LA BAGUETTE DE PAIN AU PATRIMOINE IMMATÉRIEL DE L’UNESCO

Cocorico lâcha le Coq français, non point à l’occasion de la coupe du monde de football, pas encore, mais pour le prestige soudain obtenu par la reconnaissance d’un emblème français de la consommation de pain.

On a classé « la baguette française », symbole s’il en est du pain dont le prix tutoie toujours les 1€, un peu plus, un peu moins, selon les périodes et les lieux qui en fait un véritable marqueur de consommation dans le calcul du coût de la vie en France.

C’est que le pain a, dans nos sociétés occidentales et au-delà, un caractère sacré. Le pain, issu du blé des Égyptiens qui les premiers surent le cultiver, le broyer en farine et y ajoutant l’eau et le sel en faire les premiers aliments consommés dans tout le Moyen-Orient avant que de l’être en Europe (« du pain et des jeux » réclamaient les Romains !) et de constituer avec le christianisme la métaphore ou l’allégorie de la divinité (le pain des anges) mais avant lui, la manne céleste, toujours présente dans la prière chrétienne : (le Pater) qui en prolonge la demande : « donnez-nous aujourd’hui notre pain quotidien ». Demande concrète et demande spirituelle tout autant. (car l’homme ne vit pas que de pain dit encore la Bible).

La France profonde et paysanne depuis le haut Moyen-âge va mettre le pain au centre de sa vénération et de sa survie : que l’on se souvienne du tableau des Frères Le Nain, jadis reproduit dans les livres d’école : la famille paysanne et le pain sur la table. C’était déjà le gros pain rond, plus tard la miche de deux ou trois kilos qu’on achetait pour la semaine et dont on découpait des tranches chaque jour, ce qui permettait de méditer (ou d’écrire, comme Claudel par exemple) sur le pain frais du début et le « pain dur » de la fin, et même le pain perdu, à l’image de la vie et du temps qui passe.

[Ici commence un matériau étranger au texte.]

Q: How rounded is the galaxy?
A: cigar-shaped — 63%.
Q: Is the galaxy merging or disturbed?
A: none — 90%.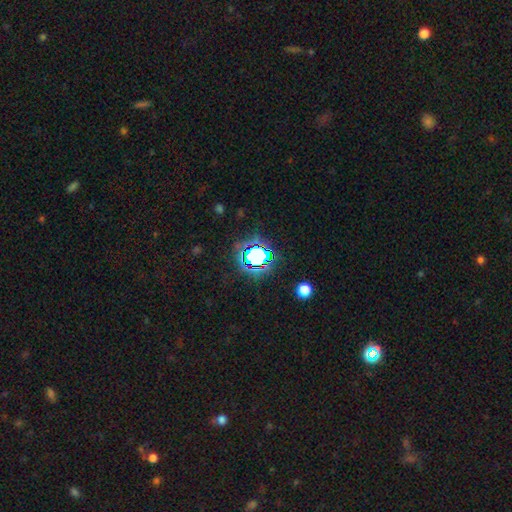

Et l’on se souviendra aussi des famines, des disettes qui frappaient le pays en temps de mauvaises récoltes. On sait ainsi que la Révolution de 1789 n’eût pas de motif plus sérieux que celui-là, auquel s’ajoutèrent maintes doléances certes, mais l’absence du pain surpassait les surpassait toutes. Tout cela pour dire que le pain en France fut et reste au cœur de la sensibilité nationale.

Mais la baguette ? N’est-ce pas une autre histoire, une histoire pour ainsi dire, parisienne ville où elle apparaîtra vers les années 1830 dans les boulangeries et même dit-on dans la boulangerie d’un boulanger Viennois (on sait que ce sont ces derniers qui ont aussi inventé le croissant !) et ensuite généralisée de la capitale aux grandes villes.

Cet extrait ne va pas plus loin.